Ever wonder what your favorite superheroes do during the holidays? Well, wonder no longer. Though the big companies like DC and Marvel have been known to publish one-shot holiday specials, there’s a new long-term project from DC that focuses specifically, and artistically, on how one corner of the DCU celebrates various holidays. Beginning with a Halloween issue, Batman: Li’l Gotham a digital first series (meaning it can be downloaded for half the price before it’s in stores), will give readers insight into how Batman, his friends and his foes deal with the major holiday of each month.
These one-shots, which premiered last week with a Halloween issue and will have Thanksgiving, Christmas and New Year’s stories in the coming months, is written and drawn by Dustin Nguyen and co-written by Derek Fridolfs.
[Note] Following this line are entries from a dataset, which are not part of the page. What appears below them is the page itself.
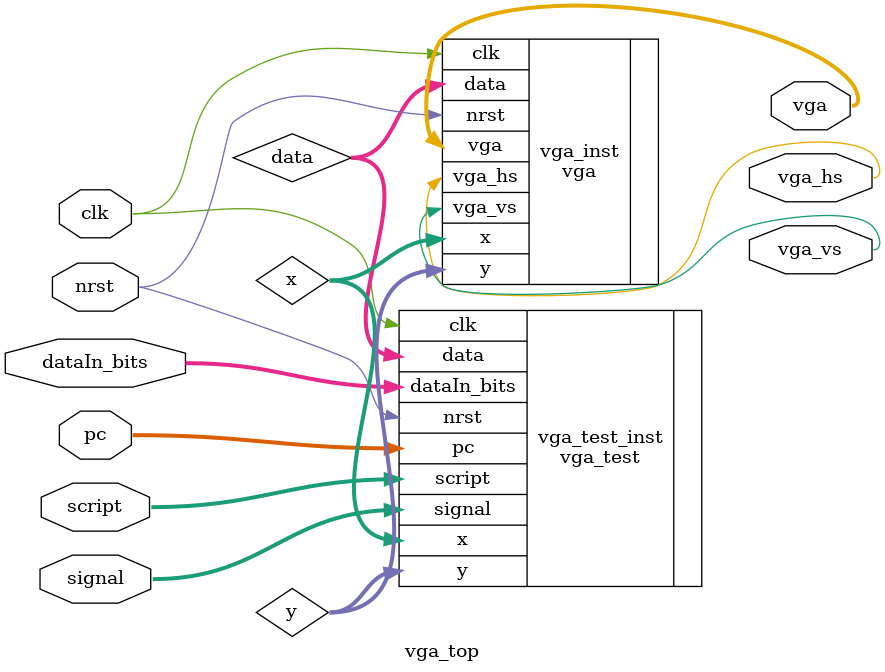
<source format=v>
module vga_top(
input 					clk,
input 					nrst,
input                   [7:0]dataIn_bits,
input [3:0]             signal,
input [7:0]             pc,
input [15:0]            script,
output 					[11:0]vga,
output 					vga_hs,
output 					vga_vs
);

wire [11:0] data;
wire [10:0] x;
wire [10:0] y;
wire clk_108M;
wire locked;
vga vga_inst( //vga¿ØÖÆÄ£¿é
	.clk(clk),
	.nrst(nrst),
	.data(data),//BGR
	.x(x),
	.y(y),
	.vga_hs(vga_hs),
	.vga_vs(vga_vs),
	.vga(vga)
);

vga_test vga_test_inst( //vgaÍ¼Ïñ´«ÊäÄ£¿é
	.clk(clk),
	.nrst(nrst),
	.signal(signal),
	.pc(pc),
	.script(script),
	.dataIn_bits(dataIn_bits),
	.x(x),
	.y(y),
	.data(data)
);

endmodule 

</source>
They will be in Nguyen’s usual watercolor style, but will be far more playful and less serious than much of his work, and most of the Batman world. Fridolf’s used the word “whimsical” to describe the stories, a far cry from the traditional Bat comics.
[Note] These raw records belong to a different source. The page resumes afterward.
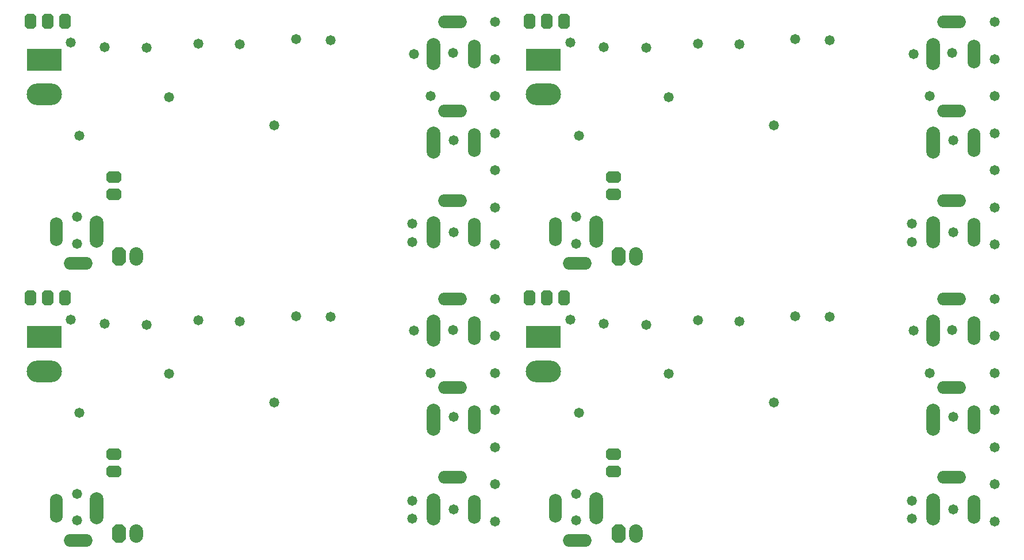
<source format=gbr>
%TF.GenerationSoftware,Altium Limited,Altium Designer,23.1.1 (15)*%
G04 Layer_Color=16711935*
%FSLAX45Y45*%
%MOMM*%
%TF.SameCoordinates,4CCFFED5-D059-4900-A68D-9618ACEA1AB5*%
%TF.FilePolarity,Negative*%
%TF.FileFunction,Soldermask,Bot*%
%TF.Part,CustomerPanel*%
G01*
G75*
%TA.AperFunction,ComponentPad*%
%ADD53O,4.20319X1.90320*%
%ADD54O,2.00320X4.70319*%
%ADD55O,1.90320X4.20319*%
%ADD56O,2.00320X2.70320*%
G04:AMPARAMS|DCode=57|XSize=2.0032mm|YSize=2.7032mm|CornerRadius=0mm|HoleSize=0mm|Usage=FLASHONLY|Rotation=180.000|XOffset=0mm|YOffset=0mm|HoleType=Round|Shape=Octagon|*
%AMOCTAGOND57*
4,1,8,0.50080,-1.35160,-0.50080,-1.35160,-1.00160,-0.85080,-1.00160,0.85080,-0.50080,1.35160,0.50080,1.35160,1.00160,0.85080,1.00160,-0.85080,0.50080,-1.35160,0.0*
%
%ADD57OCTAGOND57*%

G04:AMPARAMS|DCode=58|XSize=2.2352mm|YSize=1.7272mm|CornerRadius=0mm|HoleSize=0mm|Usage=FLASHONLY|Rotation=90.000|XOffset=0mm|YOffset=0mm|HoleType=Round|Shape=Octagon|*
%AMOCTAGOND58*
4,1,8,0.43180,1.11760,-0.43180,1.11760,-0.86360,0.68580,-0.86360,-0.68580,-0.43180,-1.11760,0.43180,-1.11760,0.86360,-0.68580,0.86360,0.68580,0.43180,1.11760,0.0*
%
%ADD58OCTAGOND58*%

G04:AMPARAMS|DCode=59|XSize=2.2352mm|YSize=1.7272mm|CornerRadius=0mm|HoleSize=0mm|Usage=FLASHONLY|Rotation=180.000|XOffset=0mm|YOffset=0mm|HoleType=Round|Shape=Octagon|*
%AMOCTAGOND59*
4,1,8,-1.11760,0.43180,-1.11760,-0.43180,-0.68580,-0.86360,0.68580,-0.86360,1.11760,-0.43180,1.11760,0.43180,0.68580,0.86360,-0.68580,0.86360,-1.11760,0.43180,0.0*
%
%ADD59OCTAGOND59*%

%ADD60R,5.20320X3.20320*%
%ADD61O,5.20320X3.20320*%
%TA.AperFunction,ViaPad*%
%ADD62C,1.47320*%
D53*
X9174599Y7822897D02*
D03*
Y5193997D02*
D03*
Y6514797D02*
D03*
X3665101Y4267103D02*
D03*
X16527899Y7822897D02*
D03*
Y5193997D02*
D03*
Y6514797D02*
D03*
X11018401Y4267103D02*
D03*
X9174599Y11899597D02*
D03*
Y9270697D02*
D03*
Y10591497D02*
D03*
X3665101Y8343803D02*
D03*
X16527899Y11899597D02*
D03*
Y9270697D02*
D03*
Y10591497D02*
D03*
X11018401Y8343803D02*
D03*
D54*
X8899601Y7352897D02*
D03*
Y4723997D02*
D03*
Y6044797D02*
D03*
X3940099Y4737103D02*
D03*
X16252901Y7352897D02*
D03*
Y4723997D02*
D03*
Y6044797D02*
D03*
X11293399Y4737103D02*
D03*
X8899601Y11429597D02*
D03*
Y8800697D02*
D03*
Y10121497D02*
D03*
X3940099Y8813803D02*
D03*
X16252901Y11429597D02*
D03*
Y8800697D02*
D03*
Y10121497D02*
D03*
X11293399Y8813803D02*
D03*
D55*
X9499600Y7352900D02*
D03*
Y4724000D02*
D03*
Y6044800D02*
D03*
X3340100Y4737100D02*
D03*
X16852901Y7352900D02*
D03*
Y4724000D02*
D03*
Y6044800D02*
D03*
X10693400Y4737100D02*
D03*
X9499600Y11429600D02*
D03*
Y8800700D02*
D03*
Y10121500D02*
D03*
X3340100Y8813800D02*
D03*
X16852901Y11429600D02*
D03*
Y8800700D02*
D03*
Y10121500D02*
D03*
X10693400Y8813800D02*
D03*
D56*
X4521200Y4368800D02*
D03*
X11874500D02*
D03*
X4521200Y8445500D02*
D03*
X11874500D02*
D03*
D57*
X4267200Y4368800D02*
D03*
X11620500D02*
D03*
X4267200Y8445500D02*
D03*
X11620500D02*
D03*
D58*
X3467100Y7835900D02*
D03*
X2959100D02*
D03*
X3213100D02*
D03*
X10820400D02*
D03*
X10312400D02*
D03*
X10566400D02*
D03*
X3467100Y11912600D02*
D03*
X2959100D02*
D03*
X3213100D02*
D03*
X10820400D02*
D03*
X10312400D02*
D03*
X10566400D02*
D03*
D59*
X4191000Y5537200D02*
D03*
Y5283200D02*
D03*
X11544300Y5537200D02*
D03*
Y5283200D02*
D03*
X4191000Y9613900D02*
D03*
Y9359900D02*
D03*
X11544300Y9613900D02*
D03*
Y9359900D02*
D03*
D60*
X3162300Y7264400D02*
D03*
X10515600D02*
D03*
X3162300Y11341100D02*
D03*
X10515600D02*
D03*
D61*
X3162300Y6756400D02*
D03*
X10515600D02*
D03*
X3162300Y10833100D02*
D03*
X10515600D02*
D03*
D62*
X8610600Y7353300D02*
D03*
X9182100Y7366000D02*
D03*
X9194800Y6083300D02*
D03*
Y4724400D02*
D03*
X3556000Y7518400D02*
D03*
X3644900Y4559300D02*
D03*
Y4953000D02*
D03*
X4673600Y7442200D02*
D03*
X4051300Y7454900D02*
D03*
X6045200Y7493000D02*
D03*
X5435600Y7505700D02*
D03*
X7378700Y7556500D02*
D03*
X6870700Y7569200D02*
D03*
X9804400Y4546600D02*
D03*
Y5092700D02*
D03*
Y5638800D02*
D03*
Y6184900D02*
D03*
Y6731000D02*
D03*
Y7277100D02*
D03*
Y7823200D02*
D03*
X8585200Y4584700D02*
D03*
Y4851400D02*
D03*
X5003800Y6718300D02*
D03*
X3683000Y6146800D02*
D03*
X8851900Y6731000D02*
D03*
X6553200Y6299200D02*
D03*
X15963901Y7353300D02*
D03*
X16535400Y7366000D02*
D03*
X16548100Y6083300D02*
D03*
Y4724400D02*
D03*
X10909300Y7518400D02*
D03*
X10998200Y4559300D02*
D03*
Y4953000D02*
D03*
X12026900Y7442200D02*
D03*
X11404600Y7454900D02*
D03*
X13398500Y7493000D02*
D03*
X12788900Y7505700D02*
D03*
X14732001Y7556500D02*
D03*
X14224001Y7569200D02*
D03*
X17157700Y4546600D02*
D03*
Y5092700D02*
D03*
Y5638800D02*
D03*
Y6184900D02*
D03*
Y6731000D02*
D03*
Y7277100D02*
D03*
Y7823200D02*
D03*
X15938499Y4584700D02*
D03*
Y4851400D02*
D03*
X12357100Y6718300D02*
D03*
X11036300Y6146800D02*
D03*
X16205200Y6731000D02*
D03*
X13906500Y6299200D02*
D03*
X8610600Y11430000D02*
D03*
X9182100Y11442700D02*
D03*
X9194800Y10160000D02*
D03*
Y8801100D02*
D03*
X3556000Y11595100D02*
D03*
X3644900Y8636000D02*
D03*
Y9029700D02*
D03*
X4673600Y11518900D02*
D03*
X4051300Y11531600D02*
D03*
X6045200Y11569700D02*
D03*
X5435600Y11582400D02*
D03*
X7378700Y11633200D02*
D03*
X6870700Y11645900D02*
D03*
X9804400Y8623300D02*
D03*
Y9169400D02*
D03*
Y9715500D02*
D03*
Y10261600D02*
D03*
Y10807700D02*
D03*
Y11353800D02*
D03*
Y11899900D02*
D03*
X8585200Y8661400D02*
D03*
Y8928100D02*
D03*
X5003800Y10795000D02*
D03*
X3683000Y10223500D02*
D03*
X8851900Y10807700D02*
D03*
X6553200Y10375900D02*
D03*
X15963901Y11430000D02*
D03*
X16535400Y11442700D02*
D03*
X16548100Y10160000D02*
D03*
Y8801100D02*
D03*
X10909300Y11595100D02*
D03*
X10998200Y8636000D02*
D03*
Y9029700D02*
D03*
X12026900Y11518900D02*
D03*
X11404600Y11531600D02*
D03*
X13398500Y11569700D02*
D03*
X12788900Y11582400D02*
D03*
X14732001Y11633200D02*
D03*
X14224001Y11645900D02*
D03*
X17157700Y8623300D02*
D03*
Y9169400D02*
D03*
Y9715500D02*
D03*
Y10261600D02*
D03*
Y10807700D02*
D03*
Y11353800D02*
D03*
Y11899900D02*
D03*
X15938499Y8661400D02*
D03*
Y8928100D02*
D03*
X12357100Y10795000D02*
D03*
X11036300Y10223500D02*
D03*
X16205200Y10807700D02*
D03*
X13906500Y10375900D02*
D03*
%TF.MD5,4f1c531569c0013489659003ad41c3b7*%
M02*

</source>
The biggest news about these holiday featurettes? They take place outside of continuity. DC’s other kid-friendly non-continuity comics, like “Tiny Titans” and “Superman Family Adventures,” have long been fan favorites, and have shown a comedic sensibility that is able to reference and comment on continuity from the outside. “Li’l Gotham,” one can assume, will do the same. But even better than that, a series not tied to the DCnU means the appearance of lost but not forgotten characters. The biggest of these by far is Stephanie Brown, former Batgirl and one-time Robin, who appears in Nguyen’s promotional art for the series. As a major Steph fan myself, I can’t wait for her triumphant return to my comic shop. Especially since Nguyen has experience with her, having drawn some interiors and covers for her Batgirl series.
So how was the first issue of Li’l Gotham? Actually, pretty adorable. Batman has to teach his current Robin, the slightly sociopathic Damian, about Halloween. They have some run-ins with kids in villain costumes, as well as a few of the actual villains, and Damian learns to trick-or-treat. As usual Nguyen, a self-avowed Bat fan, shows that he knows these characters well. And while the story is light enough for younger readers, it was enjoyable for me to read as basically an adult.
The next issue, Thanksgiving in Gotham, goes online November 15th. Be sure to support this new series so that DC will continue to publish. Even if you, like me, are less than happy with the DCnU, Nguyen and Fridolf are giving us a great chance to enjoy our favorite characters without the angst and anger of the DC reboot.